Outsiders were fighting a losing battle in Oz
You know the feeling - you're a tourist, let's say an Aucklander on the West Coast, and you walk in to a bar ... there's that slightly uncomfortable moment when every one turns to look and sizes you up.
Eventually, most folk turn away, get on with their drinking, but a few eyes linger and a few pints later someone wants to pick a fight with you.
Welcome to the world of being a foreign coach in charge of a national sports team.
In essence, putting a South African into the Australian cricket team, or a New Zealander into the Wallabies, is like putting your average latte-sipping, pinot grigio-drinking marketing manager from Aucklander into a West Coast pub full of miners drinking pots of Monteith's. It's called a culture clash.
The only outcomes worse than this would be an Englishman in charge of the Aussie league team.
There's something particularly prickly about the Australian sporting culture - they have a curious mix of utter arrogance and fortress mentality that comes with being a very big island. And there are three mortal enemies: New Zealand, South Africa and England.
It's no surprise then that when Robbie Deans was named Wallabies coach six years, outspoken writer Peter FitzSimons described it as the most "humiliating day in Australian rugby history". Not because Deans was a bad coach or an awful character but because, said Fitz, "it was such an admission to our greatest rivals, that their rugby brains were better than ours".
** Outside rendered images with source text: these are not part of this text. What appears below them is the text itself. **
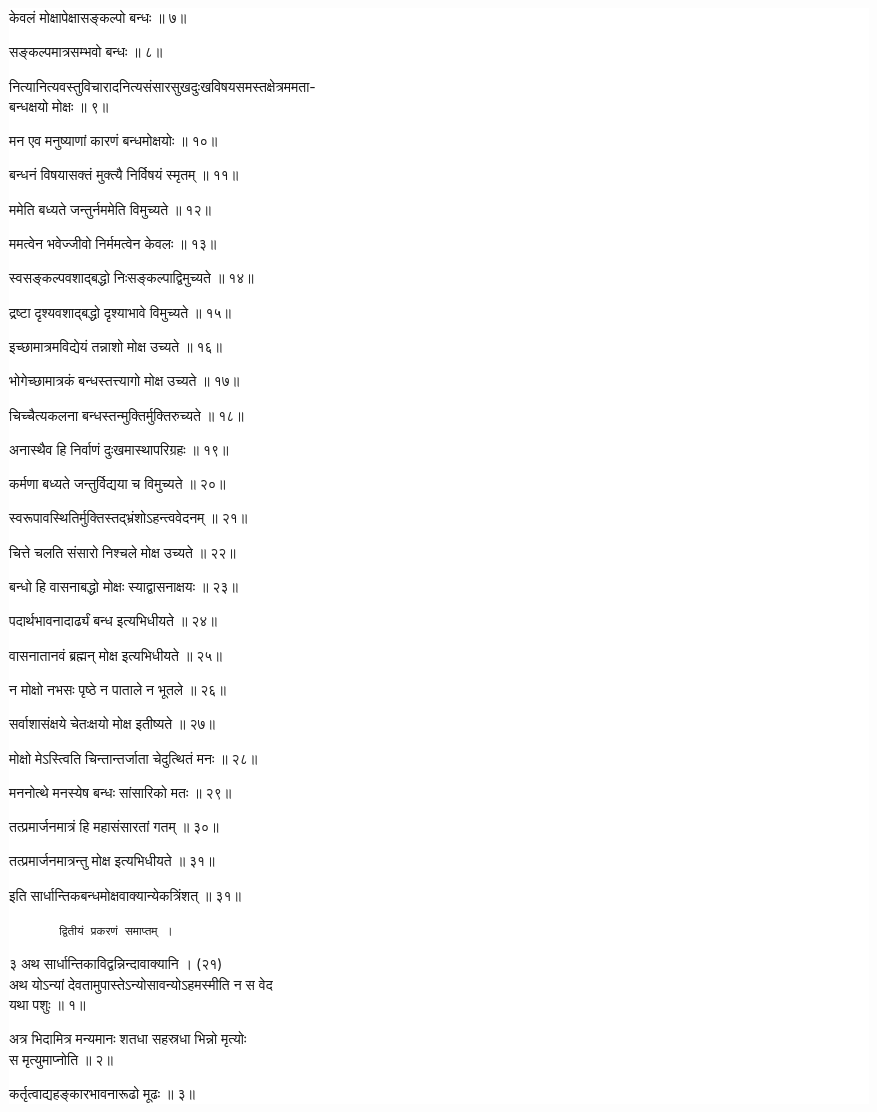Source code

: केवलं मोक्षापेक्षासङ्कल्पो बन्धः ॥ ७॥  
  
सङ्कल्पमात्रसम्भवो बन्धः ॥ ८॥  
  
नित्यानित्यवस्तुविचारादनित्यसंसारसुखदुःखविषयसमस्तक्षेत्रममता-  
          बन्धक्षयो मोक्षः ॥ ९॥  
  
मन एव मनुष्याणां कारणं बन्धमोक्षयोः ॥ १०॥  
  
बन्धनं विषयासक्तं मुक्त्यै निर्विषयं स्मृतम् ॥ ११॥  
  
ममेति बध्यते जन्तुर्नममेति विमुच्यते ॥ १२॥  
  
ममत्वेन भवेज्जीवो निर्ममत्वेन केवलः ॥ १३॥  
  
स्वसङ्कल्पवशाद्बद्धो निःसङ्कल्पाद्विमुच्यते ॥ १४॥  
  
द्रष्टा दृश्यवशाद्बद्धो दृश्याभावे विमुच्यते ॥ १५॥  
  
इच्छामात्रमविद्येयं तन्नाशो मोक्ष उच्यते ॥ १६॥  
  
भोगेच्छामात्रकं बन्धस्तत्त्यागो मोक्ष उच्यते ॥ १७॥  
  
चिच्चैत्यकलना बन्धस्तन्मुक्तिर्मुक्तिरुच्यते ॥ १८॥  
  
अनास्थैव हि निर्वाणं दुःखमास्थापरिग्रहः ॥ १९॥  
  
कर्मणा बध्यते जन्तुर्विद्यया च विमुच्यते ॥ २०॥  
  
स्वरूपावस्थितिर्मुक्तिस्तद्भ्रंशोऽहन्त्ववेदनम् ॥ २१॥  
  
चित्ते चलति संसारो निश्चले मोक्ष उच्यते ॥ २२॥  
  
बन्धो हि वासनाबद्धो मोक्षः स्याद्वासनाक्षयः ॥ २३॥  
  
पदार्थभावनादार्ढ्यं बन्ध इत्यभिधीयते ॥ २४॥  
  
वासनातानवं ब्रह्मन् मोक्ष इत्यभिधीयते ॥ २५॥  
  
न मोक्षो नभसः पृष्ठे न पाताले न भूतले ॥ २६॥  
  
सर्वाशासंक्षये चेतःक्षयो मोक्ष इतीष्यते ॥ २७॥  
  
मोक्षो मेऽस्त्विति चिन्तान्तर्जाता चेदुत्थितं मनः ॥ २८॥  
  
मननोत्थे मनस्येष बन्धः सांसारिको मतः ॥ २९॥  
  
तत्प्रमार्जनमात्रं हि महासंसारतां गतम् ॥ ३०॥  
  
तत्प्रमार्जनमात्रन्तु मोक्ष इत्यभिधीयते ॥ ३१॥  
  
इति सार्धान्तिकबन्धमोक्षवाक्यान्येकत्रिंशत् ॥ ३१॥  
  
           द्वितीयं प्रकरणं समाप्तम् ।  
  
  
  
३   अथ सार्धान्तिकाविद्वन्निन्दावाक्यानि ।   (२१)  
अथ योऽन्यां देवतामुपास्तेऽन्योसावन्योऽहमस्मीति न स वेद   
           यथा पशुः ॥ १॥  
  
अत्र भिदामित्र मन्यमानः शतधा सहस्रधा भिन्नो मृत्योः   
           स मृत्युमाप्नोति ॥ २॥  
  
कर्तृत्वाद्यहङ्कारभावनारूढो मूढः ॥ ३॥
That Deans earned the moniker "Dingo" also says a lot about how he was viewed - feral, sly, not to be trusted (especially in the context of the Azaria Chamberlain case).
It was apparent, by the end of his tenure, that Deans had lost the Wallabies' dressing room. His best (and most mercurial) players - Quade Cooper, James O'Connor and Kurtley Beale - had gone rogue. The famous Deans' discipline, which had made the Crusaders such a machine-like force in Super Rugby, didn't work in a rugby culture that favoured flamboyance and a brash attack.
Since the days of the Ella brothers, Australian rugby has always been as much about the performance as the result - something of a necessity for a sport competing for media attention and sponsorship dollars against the more spectacular and fluid sports of Aussie Rules and rugby league.
There's probably less separation between the Australian and South African cricket cultures - but again the idea of putting South Africa's Mickey Arthur in to a ferociously patriotic Australian dressing room never made sense.
Australian cricket, through the legendary captaincy of Allan Border, Mark Taylor, Steve Waugh and Ricky Ponting, has been imbued with a warrior spirit. Border was famously, furiously devoted to the baggy green cap and he built on an empire on a no-quarter-given mentality. Waugh perpetuated that them-and-us, Aussies diggers against the world attitude - a bond best summed up by the way the team performs the traditional victory song/dance "Under the Southern Cross". It's done in secret, away from the praying eyes of outsiders, and is a method of bonding the team together against the world.
Bring an outsider into that mix and it's a recipe for disaster.